Training datasets are typically a subset of pre-processed data that is used to train an AI model.  What makes this dataset special is that the expected model output has already been defined. It is important that these datasets are preserved so that they can be used to refine a model or evaluate its performance.

Models

The structure of an AI model – the layers and nodes – needs to be reliably stored so that the model can be redeployed in the future.  Additionally an AI model contains parameters and weights that are tweaked during model training.  Future adjustments can be made to these variables to fine tune the model or to deploy it in an inference role.

Results

This is the most important of all the steps of importing, pre-processing, training, and deployment. The output, or inference data, is typically the most useful and valuable data for business uses, and it must be stored so that it is available for use. In some cases, this data needs to be retained for auditing and future refinement.

——

> _WHAT YOU WILL DO_
1. According to the passage on AI data storage, what does an AI model contain that gets tweaked during model training?
2. List every step that the passage on AI data storage names in its series of steps, from importing onward.
3. From the passage on AI data storage, reproduce the part starting with "The structure of" and going on through "an inference role.".

——

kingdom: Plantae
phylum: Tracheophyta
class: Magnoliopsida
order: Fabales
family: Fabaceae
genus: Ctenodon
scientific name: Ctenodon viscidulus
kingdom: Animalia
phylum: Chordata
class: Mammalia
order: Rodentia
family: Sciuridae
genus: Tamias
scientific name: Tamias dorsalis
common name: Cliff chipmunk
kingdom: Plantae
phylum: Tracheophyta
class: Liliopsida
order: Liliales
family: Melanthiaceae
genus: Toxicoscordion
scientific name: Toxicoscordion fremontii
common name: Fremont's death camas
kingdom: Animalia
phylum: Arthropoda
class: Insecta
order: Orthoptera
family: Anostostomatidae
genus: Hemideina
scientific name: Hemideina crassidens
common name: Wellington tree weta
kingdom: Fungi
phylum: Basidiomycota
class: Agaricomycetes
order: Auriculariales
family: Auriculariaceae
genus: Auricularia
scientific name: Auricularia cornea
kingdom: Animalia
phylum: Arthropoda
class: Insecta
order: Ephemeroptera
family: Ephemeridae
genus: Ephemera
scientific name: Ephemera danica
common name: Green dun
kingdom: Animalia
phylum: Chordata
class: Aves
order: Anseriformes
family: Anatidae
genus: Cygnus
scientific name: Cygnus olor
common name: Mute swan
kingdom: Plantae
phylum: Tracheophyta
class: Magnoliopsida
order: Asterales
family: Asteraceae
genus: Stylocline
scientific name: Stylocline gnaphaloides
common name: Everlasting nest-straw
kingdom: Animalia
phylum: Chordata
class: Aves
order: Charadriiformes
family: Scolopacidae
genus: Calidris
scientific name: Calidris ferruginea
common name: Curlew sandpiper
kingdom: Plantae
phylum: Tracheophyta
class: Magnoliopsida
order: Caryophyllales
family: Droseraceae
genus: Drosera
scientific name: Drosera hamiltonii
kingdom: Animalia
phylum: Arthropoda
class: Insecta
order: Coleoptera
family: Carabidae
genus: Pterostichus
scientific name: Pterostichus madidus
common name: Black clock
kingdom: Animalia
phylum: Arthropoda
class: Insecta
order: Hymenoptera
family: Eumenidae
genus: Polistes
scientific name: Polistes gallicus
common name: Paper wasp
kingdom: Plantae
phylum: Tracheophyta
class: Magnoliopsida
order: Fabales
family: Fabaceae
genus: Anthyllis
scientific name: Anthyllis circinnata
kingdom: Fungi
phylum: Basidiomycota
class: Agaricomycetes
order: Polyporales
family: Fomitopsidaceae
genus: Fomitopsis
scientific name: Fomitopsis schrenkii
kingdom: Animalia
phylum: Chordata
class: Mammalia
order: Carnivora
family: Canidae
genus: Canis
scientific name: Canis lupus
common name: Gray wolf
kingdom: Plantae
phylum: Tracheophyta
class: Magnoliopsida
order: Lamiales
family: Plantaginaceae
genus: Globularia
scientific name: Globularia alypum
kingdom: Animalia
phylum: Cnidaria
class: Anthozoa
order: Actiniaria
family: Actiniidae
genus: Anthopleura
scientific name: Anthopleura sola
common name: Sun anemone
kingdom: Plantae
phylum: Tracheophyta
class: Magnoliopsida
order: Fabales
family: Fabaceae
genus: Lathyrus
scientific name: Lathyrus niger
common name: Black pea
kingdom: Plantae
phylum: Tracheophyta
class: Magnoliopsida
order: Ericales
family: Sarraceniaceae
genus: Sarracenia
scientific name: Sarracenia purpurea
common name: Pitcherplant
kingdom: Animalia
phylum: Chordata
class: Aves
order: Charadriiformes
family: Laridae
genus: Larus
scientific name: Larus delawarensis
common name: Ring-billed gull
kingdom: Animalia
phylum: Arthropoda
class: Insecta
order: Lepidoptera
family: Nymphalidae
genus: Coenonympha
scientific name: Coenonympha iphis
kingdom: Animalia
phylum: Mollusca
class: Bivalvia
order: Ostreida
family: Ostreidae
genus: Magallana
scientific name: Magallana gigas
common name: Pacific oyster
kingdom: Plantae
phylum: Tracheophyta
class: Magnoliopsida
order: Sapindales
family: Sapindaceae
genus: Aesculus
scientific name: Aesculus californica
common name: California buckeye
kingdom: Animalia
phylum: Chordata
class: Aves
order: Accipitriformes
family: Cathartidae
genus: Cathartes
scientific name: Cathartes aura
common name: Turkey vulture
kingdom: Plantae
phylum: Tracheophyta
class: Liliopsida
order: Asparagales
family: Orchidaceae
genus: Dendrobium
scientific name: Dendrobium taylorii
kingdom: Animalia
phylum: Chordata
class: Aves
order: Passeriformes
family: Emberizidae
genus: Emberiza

——

> _ANSWERS FOR THE TASKS_
1. Parameters and weights.

2. Importing, pre-processing, training, deployment

3.
The structure of an AI model – the layers and nodes – needs to be reliably stored so that the model can be redeployed in the future.  Additionally an AI model contains parameters and weights that are tweaked during model training.  Future adjustments can be made to these variables to fine tune the model or to deploy it in an inference role.